* **Task**
From the line with "(259, 67) none" onward, reproduce each line of the entries exactly, ending at the last one, and add nothing.

(Records from a dataset)
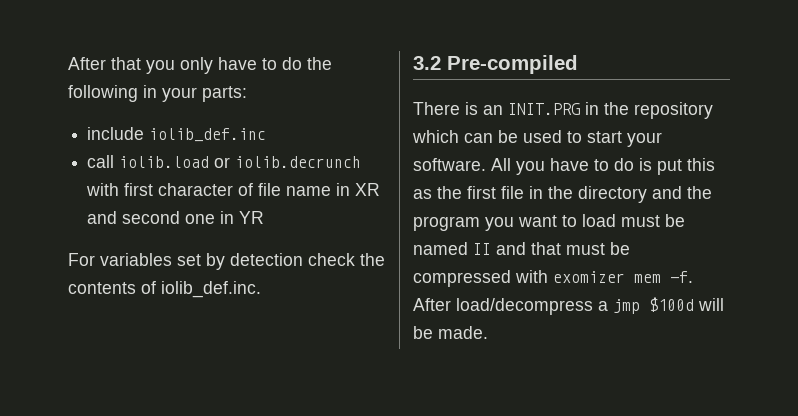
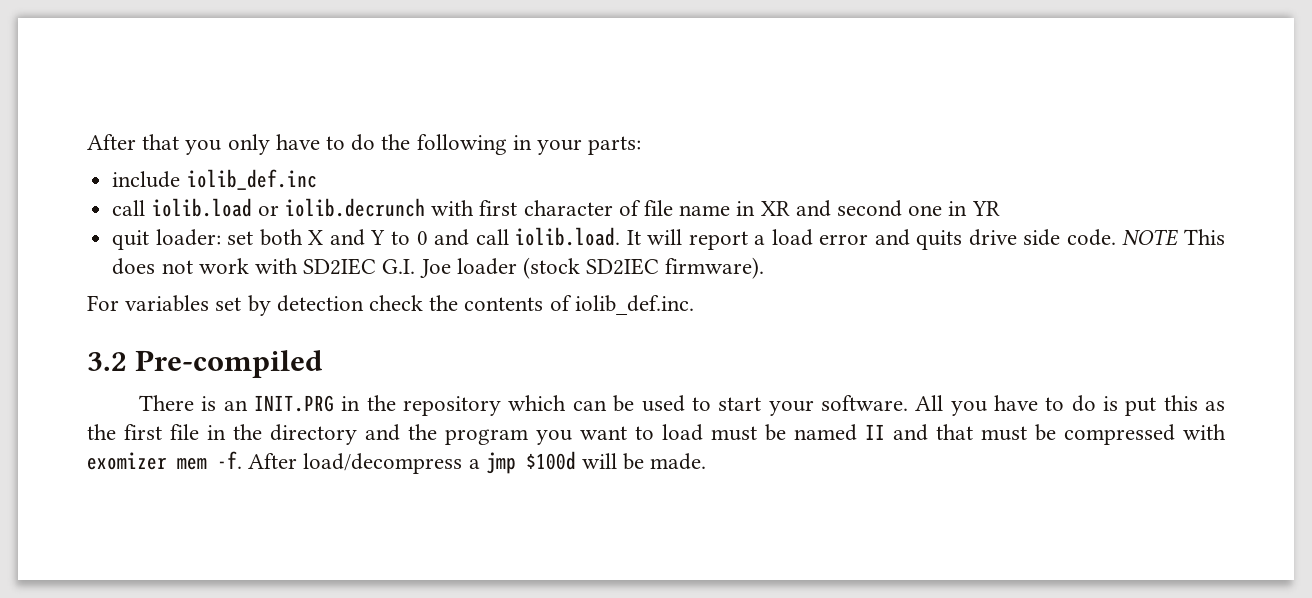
(265, 217) none -> [112,227,1226,250] [112,257,765,279] // quit loader: set both X and Y to 0 and call iolib.load. It will report a load error and quits drive side code. NOTE This does not work with SD2IEC G.I. Joe loader (stock SD2IEC firmware).

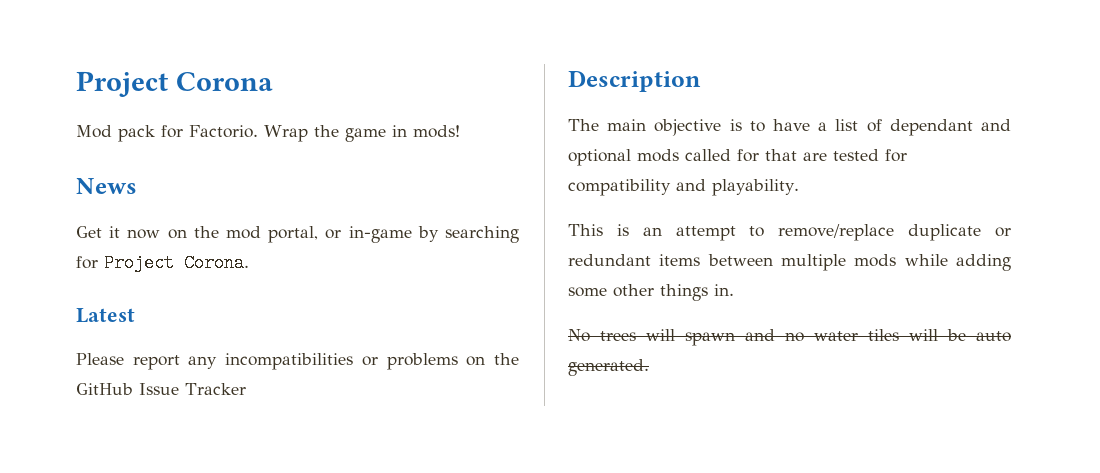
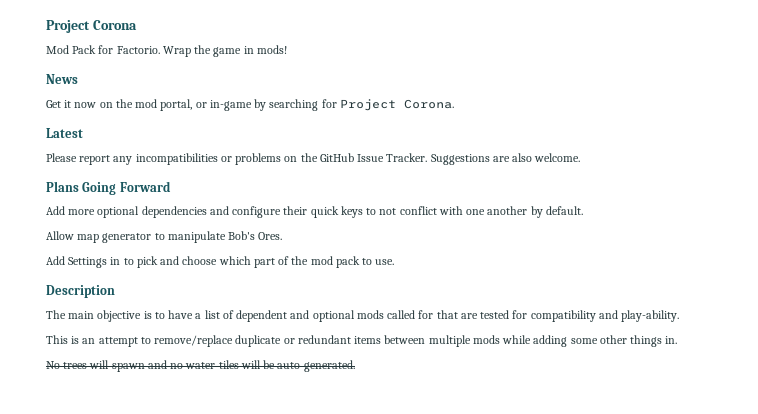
[118,125,155,142] pack -> [72,45,97,54] Pack
[185,383,246,395] Tracker -> [386,153,581,165] [46,181,171,195] [46,206,583,218] [46,231,283,243] [46,256,395,268] Tracker. Suggestions are also welcome. // Plans Going Forward // Add more optional dependencies and configure their quick keys to not conflict with one another by default. // Allow map generator to manipulate Bob's Ores. // Add Settings in to pick and choose which part of the mod pack to use.
[889,119,973,136] dependant -> [236,310,288,322] dependent
[712,179,799,196] playability. -> [621,310,680,322] play-ability.

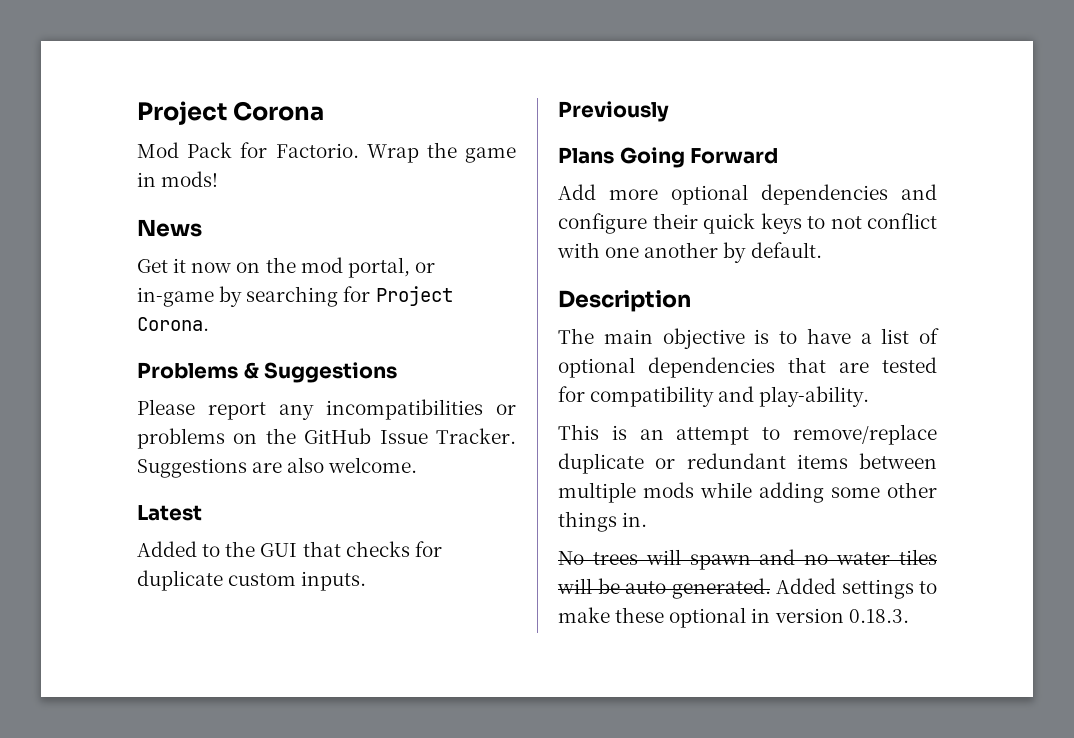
[46,128,83,138] Latest -> [137,362,398,383] Problems & Suggestions
(581, 157) none -> [137,505,202,521] [137,541,442,557] [137,570,367,591] [558,101,669,122] // Latest // Added to the GUI that checks for duplicate custom inputs. // Previously
[46,231,283,243] [46,256,395,268] // Allow map generator to manipulate Bob's Ores. // Add Settings in to pick and choose which part of the mod pack to use. -> (822, 250) none
[236,310,434,322] dependent and optional mods called for -> [558,357,775,378] optional dependencies
(355, 366) none -> [776,578,937,599] [558,607,909,628] Added settings to make these optional in version 0.18.3.

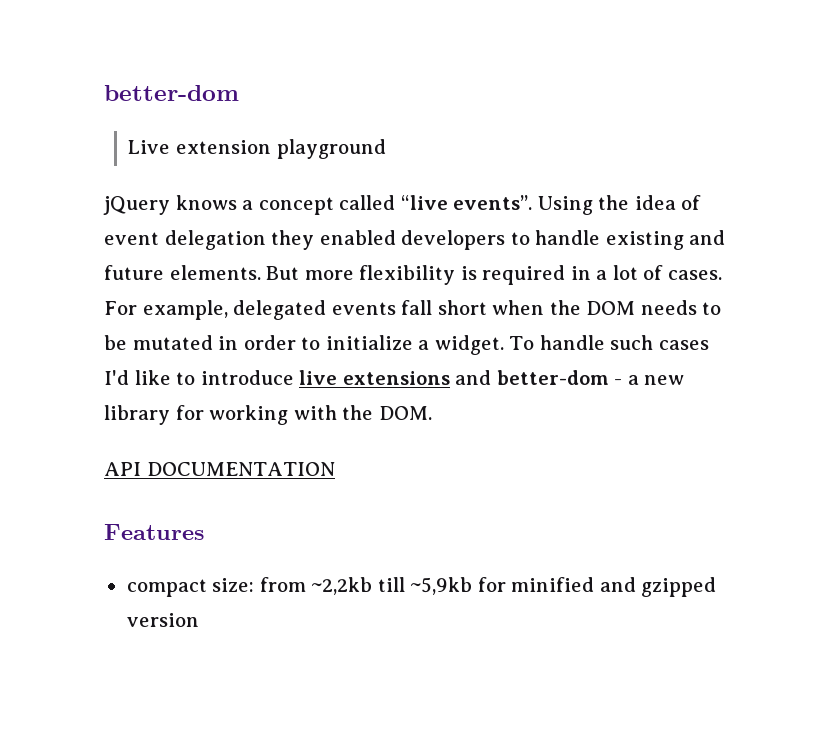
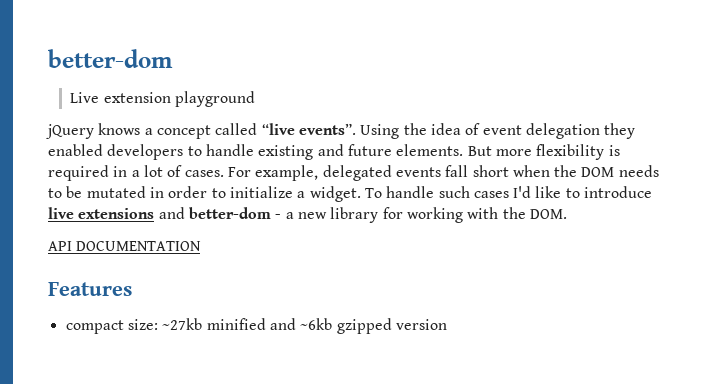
[259,577,506,595] from ~2,2kb till ~5,9kb for -> [162,318,203,330] ~27kb
(636, 584) none -> [300,318,333,330] ~6kb

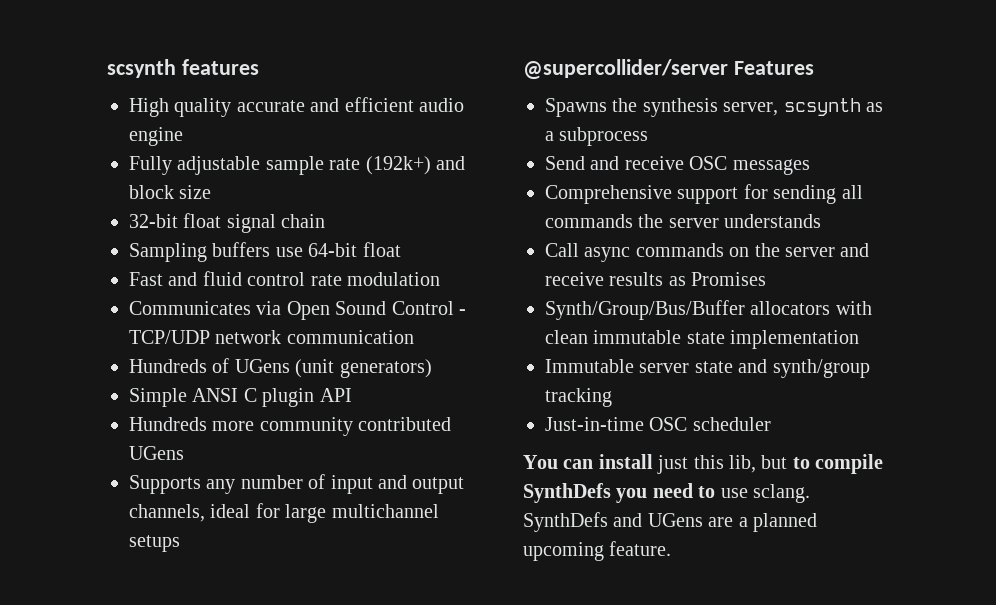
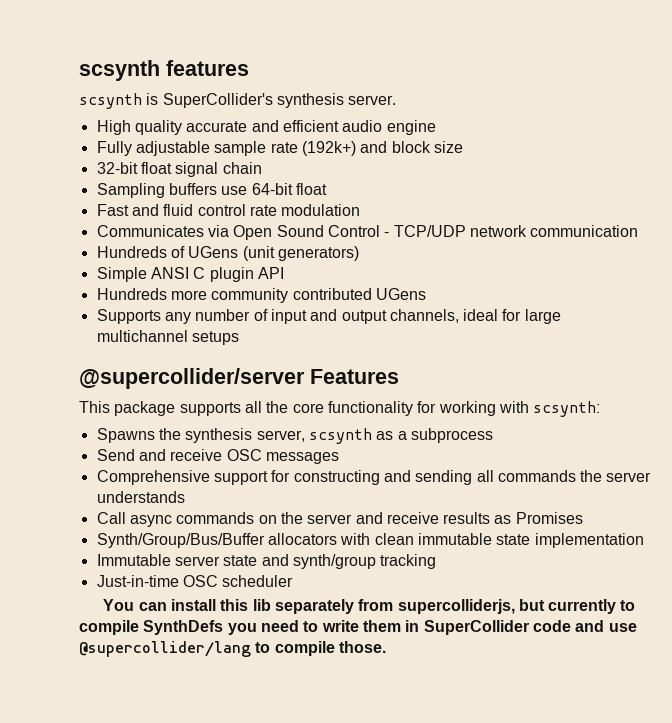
(259, 67) none -> [79,93,397,109] // scsynth is SuperCollider's synthesis server.
(814, 68) none -> [79,401,601,417] // This package supports all the core functionality for working with scsynth:
(768, 191) none -> [293,470,411,485] constructing and
[657,455,788,474] just this lib, but -> [220,599,617,614] this lib separately from supercolliderjs, but currently
[720,484,810,503] [523,512,817,532] [523,541,672,561] use sclang. SynthDefs and UGens are a planned upcoming feature. -> [321,620,637,635] [79,641,386,657] write them in SuperCollider code and use @supercollider/lang to compile those.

* **Solution to this exercise**
(259, 67) none -> [79,93,397,109] // scsynth is SuperCollider's synthesis server.
(814, 68) none -> [79,401,601,417] // This package supports all the core functionality for working with scsynth:
(768, 191) none -> [293,470,411,485] constructing and
[657,455,788,474] just this lib, but -> [220,599,617,614] this lib separately from supercolliderjs, but currently
[720,484,810,503] [523,512,817,532] [523,541,672,561] use sclang. SynthDefs and UGens are a planned upcoming feature. -> [321,620,637,635] [79,641,386,657] write them in SuperCollider code and use @supercollider/lang to compile those.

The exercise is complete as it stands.